Selected extract:
100cfm brought to my attention a really important ruling by FASB (Fair Accounting Standards Board) that changes the way a company's financial statements handle acquisitions of other companies. Beginning July 1, companies will no longer be required to amortize good will. (The non-accountant's definition of good will is the difference between the book value and the purchase price of the company.)

For those who are a little fuzzy on what "amortizing good will" is all about, it means that for years a company writes off a portion of the original value of the good will until eventually all of it has finally been written off. Writing off a portion of the good will reduces earnings in the income statement. Under the new ruling, companies won't be required to do that.

Instead, they'll have to show a separate line item on the balance sheet that identifies the current value of the good will. When something happens that affects the value of the good will, that line item will be lessened. All of that makes it possible for investors to see how much of an acquisition is attributed to the value of good will as opposed to the tangible assets that were acquired. And investors will be able to easily see the portion of a company's assets that is attributed to such an intangible item as good will. (A lot of companies already itemize good will on their balance sheets.)

Needless to say (but I will anyhow), this accounting change should be of immense interest to investors in the leading high-tech companies because most if not all of them acquire other companies on a regular basis. As an extreme example of a dramatic change in a company's financial statements, Gemstar will be able to report positive earnings instead of negative earnings due to this new ruling. Regardless, investors need to remember that the company hasn't changed even when the numbers on the bottom line improve as a result of this ruling; it's only the way of reporting the financial health of the company that has changed.

And by the way, if you tend to look at numbers conservatively, don't think the new ruling is an outlandish way of presenting a company's value. It was championed by none other than Warren Buffet.

Task list:
#1 Return the section of the good will accounting post from "Needless to say" up to and including "that has changed.", copied word for word.
#2 According to the good will accounting post, starting on what date will companies no longer be required to amortize good will?

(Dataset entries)
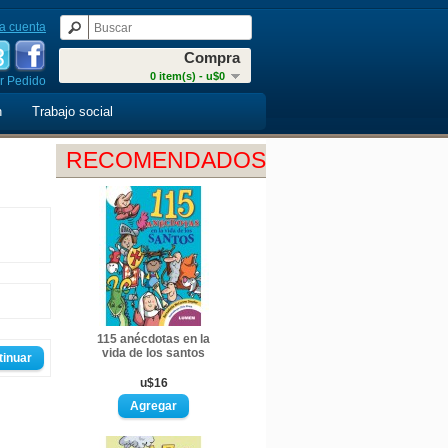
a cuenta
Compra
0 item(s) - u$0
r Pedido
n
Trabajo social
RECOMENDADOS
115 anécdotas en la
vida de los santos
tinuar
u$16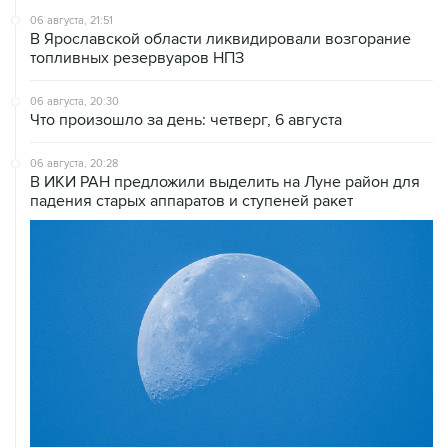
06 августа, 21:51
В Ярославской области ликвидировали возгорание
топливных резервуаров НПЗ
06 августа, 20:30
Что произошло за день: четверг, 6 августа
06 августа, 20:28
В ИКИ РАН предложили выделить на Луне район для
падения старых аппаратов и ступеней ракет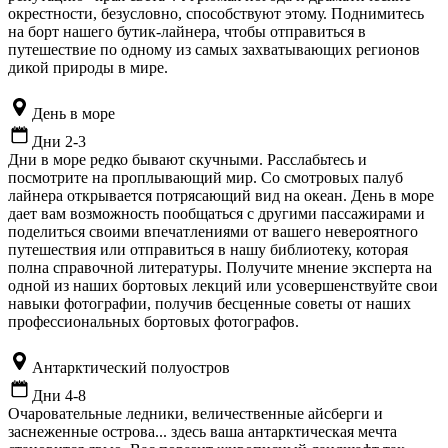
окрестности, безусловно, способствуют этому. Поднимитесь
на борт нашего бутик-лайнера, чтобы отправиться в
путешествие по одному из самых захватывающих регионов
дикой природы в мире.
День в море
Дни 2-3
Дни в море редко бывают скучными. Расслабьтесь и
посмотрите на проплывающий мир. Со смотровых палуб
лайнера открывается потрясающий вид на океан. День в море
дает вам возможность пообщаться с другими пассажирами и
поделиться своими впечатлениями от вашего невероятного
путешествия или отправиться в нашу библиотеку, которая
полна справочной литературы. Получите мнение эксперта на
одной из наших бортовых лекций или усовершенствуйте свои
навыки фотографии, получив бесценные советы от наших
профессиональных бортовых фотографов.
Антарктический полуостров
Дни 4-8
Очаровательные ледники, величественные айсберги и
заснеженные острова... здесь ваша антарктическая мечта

...

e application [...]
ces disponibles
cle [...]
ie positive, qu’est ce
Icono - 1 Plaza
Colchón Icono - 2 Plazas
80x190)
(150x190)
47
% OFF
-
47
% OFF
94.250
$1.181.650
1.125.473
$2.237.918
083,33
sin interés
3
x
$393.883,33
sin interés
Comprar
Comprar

List of solutions:
#1
Needless to say (but I will anyhow), this accounting change should be of immense interest to investors in the leading high-tech companies because most if not all of them acquire other companies on a regular basis. As an extreme example of a dramatic change in a company's financial statements, Gemstar will be able to report positive earnings instead of negative earnings due to this new ruling. Regardless, investors need to remember that the company hasn't changed even when the numbers on the bottom line improve as a result of this ruling; it's only the way of reporting the financial health of the company that has changed.

#2 July 1